Selon les statistiques officielles chinoises, le taux d'accident grave est sept fois inférieur à celui des conducteurs humains. Toutefois, des incidents ont été signalés et la technologie n'est pas infaillible. La prudence reste de mise.
Quand les robotaxis arriveront-ils en France ?
Waymo prévoit un lancement à Londres en 2026. En France, le cadre réglementaire n'est pas encore prêt pour un déploiement commercial. Les premières courses pourraient avoir lieu entre 2028 et 2030.
Un robotaxi peut-il fonctionner la nuit ou par mauvais temps ?
Oui, les capteurs LiDAR et les caméras infrarouges permettent aux robotaxis de fonctionner 24h/24, de nuit comme sous la pluie. Les conditions de neige ou de brouillard dense restent cependant plus difficiles à gérer.
Les robotaxis vont-ils supprimer les emplois de chauffeurs de taxi ?
C'est le principal sujet de préoccupation. En Chine, les revenus des chauffeurs ont chuté jusqu'à 50 % dans certaines zones. Les gouvernements devront accompagner cette transition avec des mesures sociales adaptées.
Notre avis
La Chine est en train de prendre une avance considérable sur le reste du monde dans le domaine des robotaxis. Grâce à une combinaison unique de soutien étatique, d'infrastructure V2X et de coûts de production maîtrisés, les flottes de taxis autonomes chinoises sont les premières au monde à dégager des bénéfices opérationnels.

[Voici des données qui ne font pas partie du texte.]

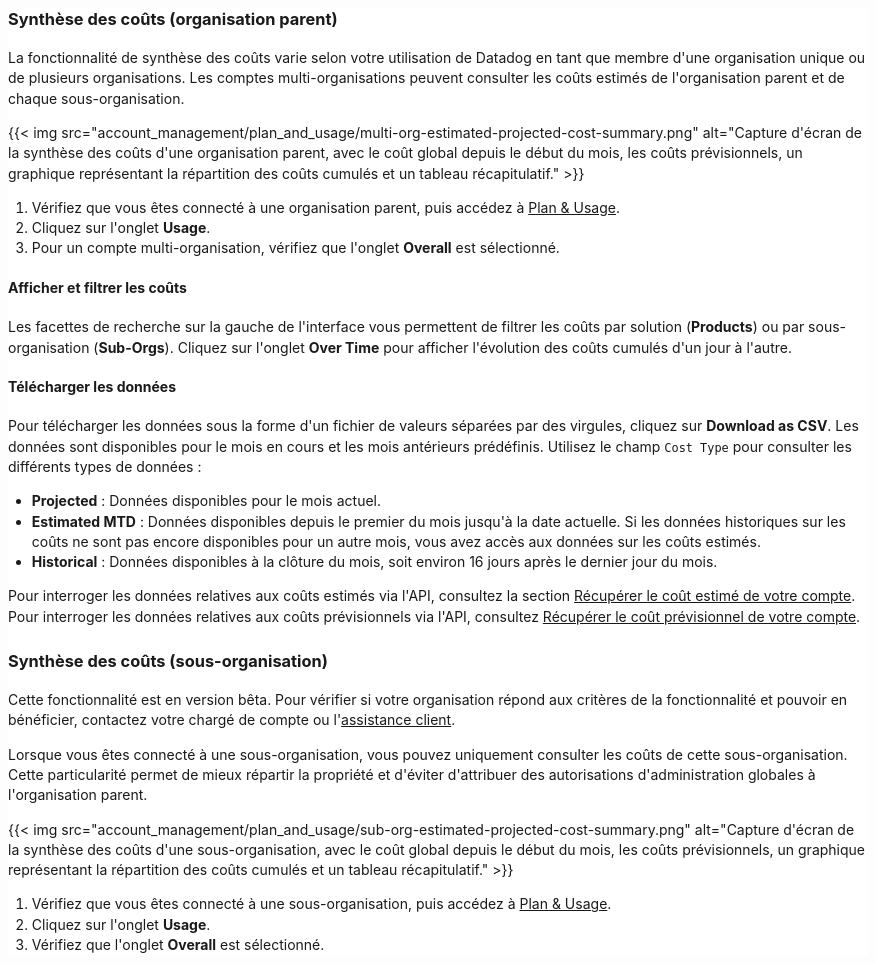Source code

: ### Synthèse des coûts (organisation parent)

La fonctionnalité de synthèse des coûts varie selon votre utilisation de Datadog en tant que membre d'une organisation unique ou de plusieurs organisations. Les comptes multi-organisations peuvent consulter les coûts estimés de l'organisation parent et de chaque sous-organisation.

{{< img src="account_management/plan_and_usage/multi-org-estimated-projected-cost-summary.png" alt="Capture d'écran de la synthèse des coûts d'une organisation parent, avec le coût global depuis le début du mois, les coûts prévisionnels, un graphique représentant la répartition des coûts cumulés et un tableau récapitulatif." >}}

1. Vérifiez que vous êtes connecté à une organisation parent, puis accédez à [Plan & Usage][2].
1. Cliquez sur l'onglet **Usage**.
1. Pour un compte multi-organisation, vérifiez que l'onglet **Overall** est sélectionné.

#### Afficher et filtrer les coûts

Les facettes de recherche sur la gauche de l'interface vous permettent de filtrer les coûts par solution (**Products**) ou par sous-organisation (**Sub-Orgs**). Cliquez sur l'onglet **Over Time** pour afficher l'évolution des coûts cumulés d'un jour à l'autre.

#### Télécharger les données

Pour télécharger les données sous la forme d'un fichier de valeurs séparées par des virgules, cliquez sur **Download as CSV**. Les données sont disponibles pour le mois en cours et les mois antérieurs prédéfinis. Utilisez le champ `Cost Type` pour consulter les différents types de données :
- **Projected** : Données disponibles pour le mois actuel.
- **Estimated MTD** : Données disponibles depuis le premier du mois jusqu'à la date actuelle. Si les données historiques sur les coûts ne sont pas encore disponibles pour un autre mois, vous avez accès aux données sur les coûts estimés.
- **Historical** : Données disponibles à la clôture du mois, soit environ 16 jours après le dernier jour du mois.

Pour interroger les données relatives aux coûts estimés via l'API, consultez la section [Récupérer le coût estimé de votre compte][3]. Pour interroger les données relatives aux coûts prévisionnels via l'API, consultez [Récupérer le coût prévisionnel de votre compte][6].

### Synthèse des coûts (sous-organisation)

<div class="alert alert-warning">Cette fonctionnalité est en version bêta. Pour vérifier si votre organisation répond aux critères de la fonctionnalité et pouvoir en bénéficier, contactez votre chargé de compte ou l'<a href="https://docs.datadoghq.com/help/">assistance client</a>.</div>

Lorsque vous êtes connecté à une sous-organisation, vous pouvez uniquement consulter les coûts de cette sous-organisation. Cette particularité permet de mieux répartir la propriété et d'éviter d'attribuer des autorisations d'administration globales à l'organisation parent.

{{< img src="account_management/plan_and_usage/sub-org-estimated-projected-cost-summary.png" alt="Capture d'écran de la synthèse des coûts d'une sous-organisation, avec le coût global depuis le début du mois, les coûts prévisionnels, un graphique représentant la répartition des coûts cumulés et un tableau récapitulatif." >}}

1. Vérifiez que vous êtes connecté à une sous-organisation, puis accédez à [Plan & Usage][2].
1. Cliquez sur l'onglet **Usage**.
1. Vérifiez que l'onglet **Overall** est sélectionné.


[1]: /fr/account_management/rbac/
[2]: https://app.datadoghq.com/billing/usage
[3]: /fr/api/latest/usage-metering/#get-estimated-cost-across-your-account
[4]: /fr/api/latest/usage-metering/#get-historical-cost-across-your-account
[5]: /fr/account_management/plan_and_usage/cost_details/#cost-summary
[6]: /fr/api/latest/usage-metering/#get-projected-cost-across-your-account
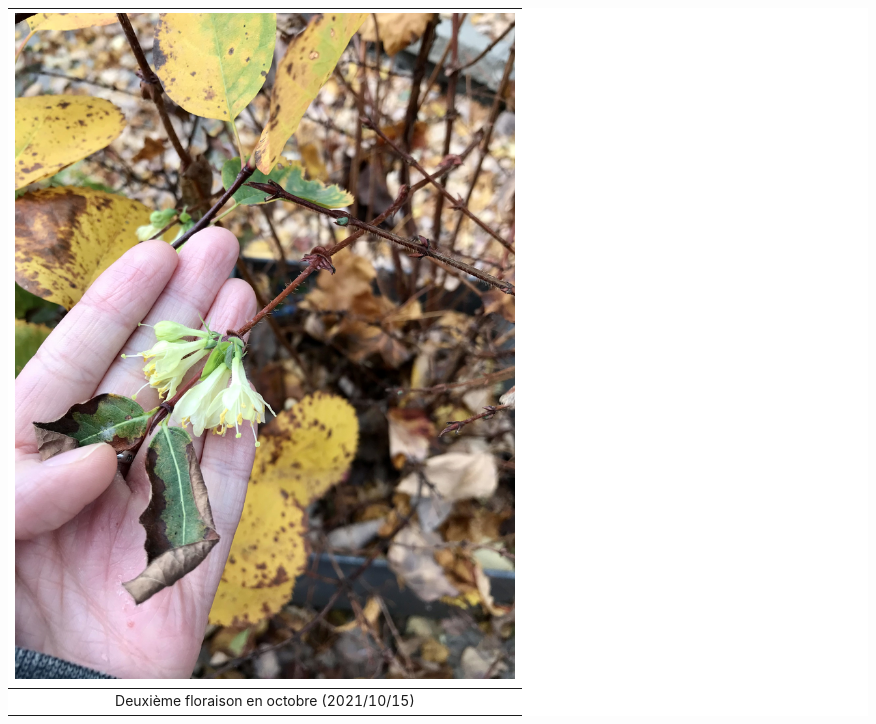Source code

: |<img src="jpg_petits_fruits/IMG_4421.jpg" width="500" /> |
|:--:|
|Deuxième floraison en octobre (2021/10/15) |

Pour autant, cette révolution ne se fait pas sans heurts. Les questions de sécurité, d'emploi et de régulation restent des défis majeurs. L'Europe aurait tort de simplement observer : il est temps de définir un cadre clair pour ne pas se retrouver, une fois de plus, dépendante de technologies étrangères.
Pour les automobilistes français, notamment les seniors, le robotaxi reste une perspective lointaine mais prometteuse. En attendant, la révolution de la recharge rapide et les nouveaux constructeurs chinois qui arrivent en France montrent que le marché automobile est en pleine mutation.